● QUESTÕES A RESOLVER:
**1.** Copie do trecho fornecido, sem alterações, a parte entre "Anderson Barros ainda" e "mundo – completou.", inclusive.
**2.** Traduza para o inglês esta frase do trecho fornecido: "Anderson Barros ainda critica o relato da expulsão de João Martins."

● TRECHO FORNECIDO:
O Palmeiras vai à CBF e STJD para contestar a súmula de Raphael Claus sobre a vitória por 2 a 1 contra o São Paulo . Anderson Barros, diretor de futebol alviverde, diz que o árbitro mentiu ao relatar confusões do Choque-Rei, inclusive a que o envolveu, no intervalo da partida. – Não vamos entrar com ofício para a comissão de arbitragem. Vamos entrar com representações nos tribunais competentes. Quando se tem uma súmula que não é verdadeira, tem muitos erros, vamos contestá-la. Senão a súmula é sempre soberana, você paga por algo que não cometeu. Quando você erra, tem que pagar. E chegou a um momento em que precisamos dar um basta – disse, ao ge. Na súmula, Claus escreveu que Barros o confrontou no intervalo do jogo, com a seguinte declaração:
– Claus, qual o seu problema com a nossa comissão técnica? Você tem problema, é melhor não apitar mais. Você é tendencioso. O diretor de futebol do Palmeiras diz que o árbitro não fez o relato completo. – Falei com o Claus, e repito religiosamente o que falei. Por isso vou dizer que o Claus está sendo mentiroso. – Não falei isso. Disse: "você está sendo tendencioso", naquele momento. E vou provar isso, com tudo que aconteceu durante o jogo – rebateu. – Não disse que ele é tendencioso. E ainda falei com comprovações, de que falei que o respeito. Errei por que gritei? Ok, sou o primeiro a assumir. Mas se não quer apitar com esta comissão técnica, você não apita, ok. Bota gente nova.
Anderson Barros ainda critica o relato da expulsão de João Martins. O auxiliar de Abel Ferreira levou o cartão vermelho direto ao fim do primeiro tempo, de acordo com a súmula por ter dito: – Tem que apitar para os dois lados, seu critério é uma vergonha. A arbitragem aqui é uma vergonha. No intervalo, João chamou Claus de mentiroso, de acordo com o documento assinado pelo árbitro. – Quando ele fala do João Martins, seu critério é uma vergonha. O árbitro em um jogo de futebol daquele, escuta tudo com perfeição e relata aquilo e está valendo? – questionou Barros. – Por que ele expulsou o João Martins? Porque disse que usou critérios diferentes, aí para ele (Claus) diz que a arbitragem é uma vergonha. Então o STJD, tem leitura labial. Não pode ser só assim, jogar todo mundo contra todo mundo – completou.

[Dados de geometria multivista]
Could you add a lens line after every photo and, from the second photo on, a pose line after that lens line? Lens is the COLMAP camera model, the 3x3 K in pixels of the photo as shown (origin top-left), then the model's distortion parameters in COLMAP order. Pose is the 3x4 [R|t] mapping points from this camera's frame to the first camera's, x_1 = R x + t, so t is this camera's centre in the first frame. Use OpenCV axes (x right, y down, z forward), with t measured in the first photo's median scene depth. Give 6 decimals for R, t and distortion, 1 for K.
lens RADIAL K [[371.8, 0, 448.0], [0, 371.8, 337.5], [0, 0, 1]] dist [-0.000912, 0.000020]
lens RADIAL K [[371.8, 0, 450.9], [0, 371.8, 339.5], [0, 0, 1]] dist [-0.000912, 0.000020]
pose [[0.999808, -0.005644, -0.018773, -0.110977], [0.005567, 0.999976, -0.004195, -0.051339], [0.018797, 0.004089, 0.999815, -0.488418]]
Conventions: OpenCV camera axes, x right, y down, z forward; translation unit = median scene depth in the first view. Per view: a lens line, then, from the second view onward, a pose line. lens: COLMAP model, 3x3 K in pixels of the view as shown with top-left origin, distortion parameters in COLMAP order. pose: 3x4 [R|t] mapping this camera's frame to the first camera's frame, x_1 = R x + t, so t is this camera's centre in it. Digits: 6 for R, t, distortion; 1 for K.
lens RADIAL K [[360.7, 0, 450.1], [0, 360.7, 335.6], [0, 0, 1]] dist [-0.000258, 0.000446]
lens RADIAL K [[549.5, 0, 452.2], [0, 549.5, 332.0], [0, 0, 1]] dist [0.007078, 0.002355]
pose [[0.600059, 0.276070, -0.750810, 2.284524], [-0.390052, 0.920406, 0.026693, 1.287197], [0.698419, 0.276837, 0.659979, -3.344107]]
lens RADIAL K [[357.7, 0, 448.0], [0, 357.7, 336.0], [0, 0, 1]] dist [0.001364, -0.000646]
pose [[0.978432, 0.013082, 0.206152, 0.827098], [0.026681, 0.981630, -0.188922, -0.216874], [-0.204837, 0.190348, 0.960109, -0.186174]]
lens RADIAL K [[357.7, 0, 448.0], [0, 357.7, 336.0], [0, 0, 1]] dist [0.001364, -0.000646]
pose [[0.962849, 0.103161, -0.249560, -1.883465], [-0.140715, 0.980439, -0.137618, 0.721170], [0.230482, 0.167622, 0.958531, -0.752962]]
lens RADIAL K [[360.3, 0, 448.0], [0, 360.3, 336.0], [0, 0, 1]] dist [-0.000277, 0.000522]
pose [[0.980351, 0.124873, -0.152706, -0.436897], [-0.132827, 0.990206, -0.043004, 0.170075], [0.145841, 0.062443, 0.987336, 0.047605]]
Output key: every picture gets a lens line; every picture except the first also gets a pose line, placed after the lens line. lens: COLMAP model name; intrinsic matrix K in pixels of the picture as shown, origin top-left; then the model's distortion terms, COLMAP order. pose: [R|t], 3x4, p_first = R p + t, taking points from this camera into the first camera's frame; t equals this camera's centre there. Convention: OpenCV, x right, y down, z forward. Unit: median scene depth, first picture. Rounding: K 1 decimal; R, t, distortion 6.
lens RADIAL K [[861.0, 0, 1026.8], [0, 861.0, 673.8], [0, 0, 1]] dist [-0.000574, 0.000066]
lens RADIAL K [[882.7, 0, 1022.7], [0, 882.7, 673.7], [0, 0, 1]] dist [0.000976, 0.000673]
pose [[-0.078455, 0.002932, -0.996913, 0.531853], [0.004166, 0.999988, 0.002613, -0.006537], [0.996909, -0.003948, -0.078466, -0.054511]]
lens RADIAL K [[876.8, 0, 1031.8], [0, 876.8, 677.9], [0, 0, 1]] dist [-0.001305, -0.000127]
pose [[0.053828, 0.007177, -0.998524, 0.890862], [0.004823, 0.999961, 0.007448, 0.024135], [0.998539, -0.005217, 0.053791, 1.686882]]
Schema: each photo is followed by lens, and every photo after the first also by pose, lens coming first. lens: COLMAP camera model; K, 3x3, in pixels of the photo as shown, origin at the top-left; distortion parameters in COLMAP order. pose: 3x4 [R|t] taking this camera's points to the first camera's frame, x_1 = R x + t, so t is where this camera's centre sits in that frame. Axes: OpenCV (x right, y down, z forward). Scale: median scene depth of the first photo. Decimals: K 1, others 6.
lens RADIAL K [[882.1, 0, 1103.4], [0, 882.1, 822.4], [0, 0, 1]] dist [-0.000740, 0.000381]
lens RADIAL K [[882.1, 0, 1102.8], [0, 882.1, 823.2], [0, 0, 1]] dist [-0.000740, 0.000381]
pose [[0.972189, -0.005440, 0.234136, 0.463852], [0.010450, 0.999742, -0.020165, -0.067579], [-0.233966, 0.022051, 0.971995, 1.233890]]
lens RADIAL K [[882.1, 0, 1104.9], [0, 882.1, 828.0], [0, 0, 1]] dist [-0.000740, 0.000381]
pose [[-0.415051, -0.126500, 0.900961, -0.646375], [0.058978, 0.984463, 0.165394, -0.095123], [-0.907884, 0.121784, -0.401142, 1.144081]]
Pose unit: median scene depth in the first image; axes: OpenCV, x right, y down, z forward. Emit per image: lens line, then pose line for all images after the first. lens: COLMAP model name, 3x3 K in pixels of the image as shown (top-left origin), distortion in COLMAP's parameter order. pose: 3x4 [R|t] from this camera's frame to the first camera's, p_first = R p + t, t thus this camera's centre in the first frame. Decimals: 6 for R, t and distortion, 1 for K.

● RESPOSTAS:
**1.**
Anderson Barros ainda critica o relato da expulsão de João Martins. O auxiliar de Abel Ferreira levou o cartão vermelho direto ao fim do primeiro tempo, de acordo com a súmula por ter dito: – Tem que apitar para os dois lados, seu critério é uma vergonha. A arbitragem aqui é uma vergonha. No intervalo, João chamou Claus de mentiroso, de acordo com o documento assinado pelo árbitro. – Quando ele fala do João Martins, seu critério é uma vergonha. O árbitro em um jogo de futebol daquele, escuta tudo com perfeição e relata aquilo e está valendo? – questionou Barros. – Por que ele expulsou o João Martins? Porque disse que usou critérios diferentes, aí para ele (Claus) diz que a arbitragem é uma vergonha. Então o STJD, tem leitura labial. Não pode ser só assim, jogar todo mundo contra todo mundo – completou.

**2.** Anderson Barros also criticizes the account of João Martins's sending-off.